Dalam sidang di Pengadilan Negeri Bengkulu, saksi-saksi memberi gambaran bahwa perjalanan dinas fiktif serta pemotongan anggaran bukanlah kejadian sesaat. Temuan Badan Pemeriksa Keuangan mengungkap kerugian negara lebih dari Rp5 miliar, memperlihatkan bahwa praktik ini dilakukan dalam durasi panjang dan melibatkan sejumlah pejabat inti.
Staf dan THL bukan hanya mengetahui praktik tersebut, tetapi dalam beberapa kasus terlibat sebagai bagian kegiatan tanpa memahami keseluruhan skema. Beberapa di antara mereka bahkan menanggung TGR puluhan juta.
Dalam kesaksian Yofi Karsena Putra dari BKD menerangkan bahwa usulan anggaran perjalanan dinas yang masuk selalu dinyatakan lengkap secara administrative yang artinya BKD otomatis memproses pencairan. Namun, tidak ada mekanisme untuk memastikan apakah jumlah peserta perjalanan dinas di lapangan sesuai dengan dokumen.
Pernyataan ini memperjelas persoalan: sistem anggaran pemerintahan sangat bergantung pada dokumen, bukan verifikasi lapangan.

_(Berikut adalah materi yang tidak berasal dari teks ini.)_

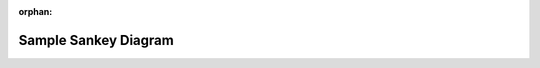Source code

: :orphan:

Sample Sankey Diagram
========================

.. raw:: html
    :file: images/sankey.html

Di sisi lain, Mustarani Abidin, Sekwan yang baru menjabat, mengungkap bahwa ia menerima banyak laporan perjalanan dinas fiktif. Bahkan jumlah peserta kegiatan yang dicantumkan di SPJ bisa jauh lebih besar dibanding realisasinya.
Keterangan THL sopir yang mengaku belum menerima sisa pembayaran perjalanan dinas Rp23 juta adalah gambaran lain dari sistem yang timpang. Mereka diminta mengikuti kegiatan, tetapi ketika ada temuan BPK, justru mereka yang dibebankan TGR.
Majelis hakim menyoroti minimnya itikad baik para terdakwa. Hingga sidang digelar, belum ada pengembalian sama sekali dari nilai kerugian negara.
“Jika ada pihak yang menikmati, segera tindak lanjuti,” tegas Hakim Paisol.
Sikap tegas ini juga menjadi tekanan bagi penegak hukum untuk menelusuri aliran dana hingga tuntas, termasuk terhadap pihak yang belum disentuh proses hukum.
Kasus ini memperlihatkan bahwa reformasi tata kelola anggaran perjalanan dinas bukan lagi pilihan, melainkan kewajiban. Sistem penganggaran yang bertumpu pada kelengkapan berkas tanpa verifikasi lapangan membuka peluang penyimpangan yang masif.
Selain itu, pola pertanggungjawaban yang cenderung hanya membebankan staf rendahan perlu dikoreksi secara struktural. Tanpa perubahan mendasar, kasus serupa hanya tinggal menunggu waktu untuk terulang kembali.